Segment Start: DATA TO EXAMINE

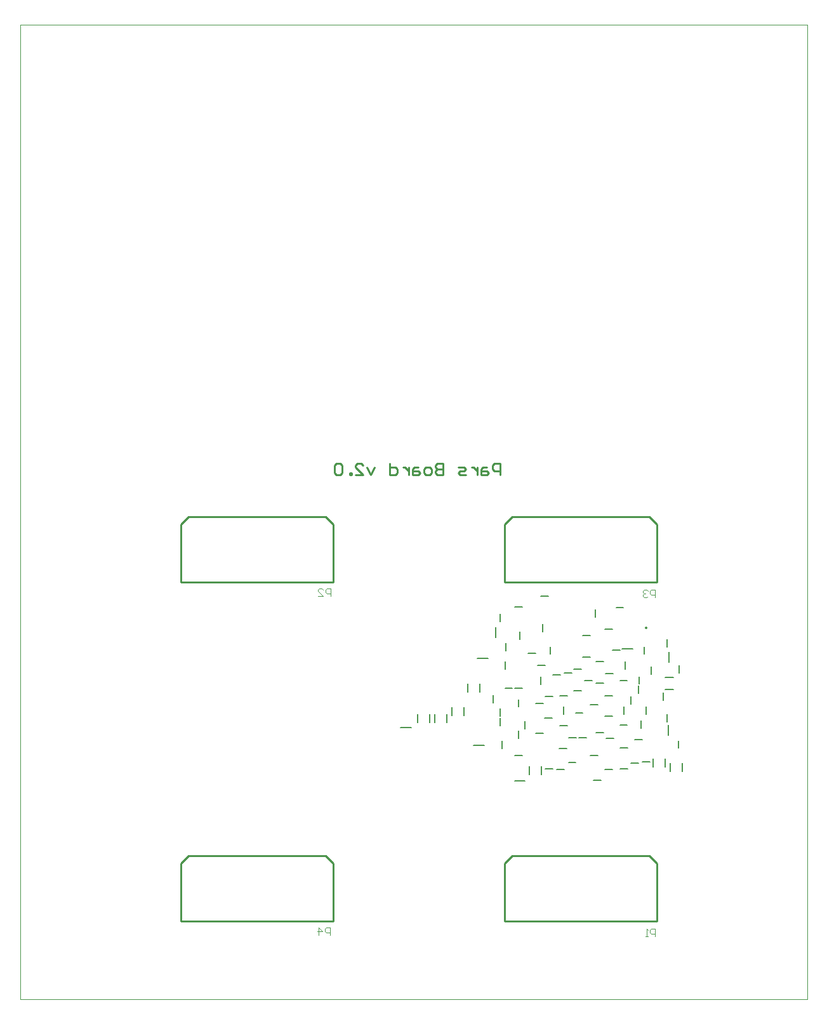
<source format=gbo>
G04 Layer_Color=32896*
%FSLAX43Y43*%
%MOMM*%
G71*
G01*
G75*
%ADD10C,0.100*%
%ADD45C,0.200*%
%ADD47C,0.300*%
%ADD60C,0.254*%
D10*
X74725Y-1600D02*
Y-600D01*
X74225D01*
X74059Y-767D01*
Y-1100D01*
X74225Y-1267D01*
X74725D01*
X73725Y-1600D02*
X73392D01*
X73559D01*
Y-600D01*
X73725Y-767D01*
X31325Y-1450D02*
Y-450D01*
X30825D01*
X30659Y-617D01*
Y-950D01*
X30825Y-1117D01*
X31325D01*
X29825Y-1450D02*
Y-450D01*
X30325Y-950D01*
X29659D01*
X74725Y43625D02*
Y44625D01*
X74225D01*
X74059Y44458D01*
Y44125D01*
X74225Y43958D01*
X74725D01*
X73725Y44458D02*
X73559Y44625D01*
X73225D01*
X73059Y44458D01*
Y44291D01*
X73225Y44125D01*
X73392D01*
X73225D01*
X73059Y43958D01*
Y43792D01*
X73225Y43625D01*
X73559D01*
X73725Y43792D01*
X31400Y43775D02*
Y44775D01*
X30900D01*
X30734Y44608D01*
Y44275D01*
X30900Y44108D01*
X31400D01*
X29734Y43775D02*
X30400D01*
X29734Y44441D01*
Y44608D01*
X29900Y44775D01*
X30234D01*
X30400Y44608D01*
X95000Y-10000D02*
Y120000D01*
X-10000D02*
X95000D01*
X-10000Y-10000D02*
Y120000D01*
Y-10000D02*
X95000D01*
D45*
X43025Y26925D02*
Y28025D01*
X44625Y26925D02*
Y28025D01*
X70300Y36775D02*
X71700D01*
X66850Y35050D02*
X67850D01*
X73025Y21700D02*
X74025D01*
X77825Y23500D02*
Y24500D01*
X76475Y25200D02*
Y26600D01*
X74150Y33325D02*
Y34325D01*
X72025Y24625D02*
X73025D01*
X76275Y27025D02*
Y28025D01*
X69000Y36575D02*
X70000D01*
X73300Y36025D02*
Y37025D01*
X75800Y29900D02*
Y30900D01*
X51000Y35450D02*
X52400D01*
X59700Y39000D02*
Y40000D01*
X59500Y43750D02*
X60500D01*
X56675Y38000D02*
Y39000D01*
X66700Y41000D02*
Y42000D01*
X69500Y42225D02*
X70500D01*
X72550Y32050D02*
Y33050D01*
X55950Y19100D02*
X57350D01*
X61600Y20675D02*
X62600D01*
X63150Y21550D02*
X64150D01*
X68000Y20675D02*
X69000D01*
X66525Y19175D02*
X67525D01*
X66075Y22550D02*
X67075D01*
X60025Y20700D02*
X61025D01*
X53475Y38250D02*
Y39650D01*
X54800Y36500D02*
Y37500D01*
X54075Y40350D02*
Y41350D01*
X54700Y34000D02*
Y35000D01*
X70025Y20700D02*
X71025D01*
X76300Y37025D02*
Y38025D01*
X68000Y39325D02*
X69000D01*
X76525Y34950D02*
Y36350D01*
X77900Y33500D02*
Y34500D01*
X59050Y34550D02*
X60050D01*
X60700Y36025D02*
Y37025D01*
X57775Y36125D02*
X58775D01*
X55975Y42300D02*
X56975D01*
X65025Y38550D02*
X66025D01*
X40750Y26275D02*
X42150D01*
X56500Y29000D02*
Y30000D01*
X58800Y25500D02*
X59800D01*
X57325Y26075D02*
Y27075D01*
X58775Y29475D02*
X59775D01*
X56500Y24825D02*
Y25825D01*
X56000Y31500D02*
X57000D01*
X50500Y23900D02*
X51900D01*
X56000Y22500D02*
X57000D01*
X54300Y23450D02*
Y24450D01*
X54000Y26500D02*
Y27500D01*
X54025Y27800D02*
Y28800D01*
X53100Y29525D02*
Y30525D01*
X54675Y31500D02*
X55675D01*
X66800Y32150D02*
X67800D01*
X65300Y32500D02*
X66300D01*
X70000D02*
X71000D01*
X60025Y30400D02*
X61025D01*
X66050Y29250D02*
X67050D01*
X71450Y29375D02*
Y30375D01*
X63875Y31150D02*
X64875D01*
X70575Y28025D02*
Y29025D01*
X62000Y30500D02*
X63000D01*
X61925Y23475D02*
X62925D01*
X73475Y28000D02*
Y29000D01*
X68175Y24800D02*
X69175D01*
X64550Y24875D02*
X65550D01*
X68050Y27725D02*
X69050D01*
X59975Y27500D02*
X60975D01*
X62500Y28000D02*
Y29000D01*
X76750Y20375D02*
Y21475D01*
X78350Y20375D02*
Y21475D01*
X70025Y23550D02*
X71025D01*
X71500Y21500D02*
X72500D01*
X63850Y34050D02*
X64850D01*
X66800Y25575D02*
X67800D01*
X72525Y30825D02*
Y31825D01*
X70000Y26550D02*
X71000D01*
X64075Y28225D02*
X65075D01*
X63200Y24850D02*
X64200D01*
X62000Y26500D02*
X63000D01*
X72850Y26150D02*
Y27150D01*
X65075Y35675D02*
X66075D01*
X68000Y30500D02*
X69000D01*
X68075Y33475D02*
X69075D01*
X59500Y32000D02*
Y33000D01*
X61075Y33300D02*
X62075D01*
X62600Y33500D02*
X63600D01*
X70700Y34025D02*
Y35025D01*
X57925Y19950D02*
Y21050D01*
X59525Y19950D02*
Y21050D01*
X49700Y30950D02*
Y32050D01*
X51300Y30950D02*
Y32050D01*
X74425Y21000D02*
Y22100D01*
X76025Y21000D02*
Y22100D01*
Y31350D02*
X77125D01*
X76025Y32950D02*
X77125D01*
X47600Y27850D02*
Y28950D01*
X49200Y27850D02*
Y28950D01*
X45300Y26950D02*
Y28050D01*
X46900Y26950D02*
Y28050D01*
D47*
X73500Y39500D02*
X73500Y39500D01*
D60*
X73926Y9143D02*
X74942Y8127D01*
X55638Y9143D02*
X73926D01*
X54622Y380D02*
Y8127D01*
X55638Y9143D01*
X74942Y380D02*
Y8127D01*
X54622Y380D02*
X74942D01*
X11418D02*
X31738D01*
Y8127D01*
X11418D02*
X12434Y9143D01*
X11418Y380D02*
Y8127D01*
X12434Y9143D02*
X30722D01*
X31738Y8127D01*
X73926Y54363D02*
X74942Y53347D01*
X55638Y54363D02*
X73926D01*
X54622Y45600D02*
Y53347D01*
X55638Y54363D01*
X74942Y45600D02*
Y53347D01*
X54622Y45600D02*
X74942D01*
X11418D02*
X31738D01*
Y53347D01*
X11418D02*
X12434Y54363D01*
X11418Y45600D02*
Y53347D01*
X12434Y54363D02*
X30722D01*
X31738Y53347D01*
X54050Y59950D02*
Y61474D01*
X53288D01*
X53034Y61220D01*
Y60712D01*
X53288Y60458D01*
X54050D01*
X52273Y60966D02*
X51765D01*
X51511Y60712D01*
Y59950D01*
X52273D01*
X52526Y60204D01*
X52273Y60458D01*
X51511D01*
X51003Y60966D02*
Y59950D01*
Y60458D01*
X50749Y60712D01*
X50495Y60966D01*
X50241D01*
X49479Y59950D02*
X48718D01*
X48464Y60204D01*
X48718Y60458D01*
X49226D01*
X49479Y60712D01*
X49226Y60966D01*
X48464D01*
X46432Y61474D02*
Y59950D01*
X45671D01*
X45417Y60204D01*
Y60458D01*
X45671Y60712D01*
X46432D01*
X45671D01*
X45417Y60966D01*
Y61220D01*
X45671Y61474D01*
X46432D01*
X44655Y59950D02*
X44147D01*
X43893Y60204D01*
Y60712D01*
X44147Y60966D01*
X44655D01*
X44909Y60712D01*
Y60204D01*
X44655Y59950D01*
X43132Y60966D02*
X42624D01*
X42370Y60712D01*
Y59950D01*
X43132D01*
X43385Y60204D01*
X43132Y60458D01*
X42370D01*
X41862Y60966D02*
Y59950D01*
Y60458D01*
X41608Y60712D01*
X41354Y60966D01*
X41100D01*
X39323Y61474D02*
Y59950D01*
X40085D01*
X40338Y60204D01*
Y60712D01*
X40085Y60966D01*
X39323D01*
X37291D02*
X36784Y59950D01*
X36276Y60966D01*
X34752Y59950D02*
X35768D01*
X34752Y60966D01*
Y61220D01*
X35006Y61474D01*
X35514D01*
X35768Y61220D01*
X34244Y59950D02*
Y60204D01*
X33990D01*
Y59950D01*
X34244D01*
X32975Y61220D02*
X32721Y61474D01*
X32213D01*
X31959Y61220D01*
Y60204D01*
X32213Y59950D01*
X32721D01*
X32975Y60204D01*
Y61220D01*
M02*

</source>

Segment End: DATA TO EXAMINE

**EXERCISE REQUIREMENTS:**
Your task for the entries above: copy exactly the span starting with the line with "X76525Y34950D02*" and going on through the line with "X58800Y25500D02*", both lines included, and nothing else.

**RESULT OF THIS TASK:**
X76525Y34950D02*
Y36350D01*
X77900Y33500D02*
Y34500D01*
X59050Y34550D02*
X60050D01*
X60700Y36025D02*
Y37025D01*
X57775Y36125D02*
X58775D01*
X55975Y42300D02*
X56975D01*
X65025Y38550D02*
X66025D01*
X40750Y26275D02*
X42150D01*
X56500Y29000D02*
Y30000D01*
X58800Y25500D02*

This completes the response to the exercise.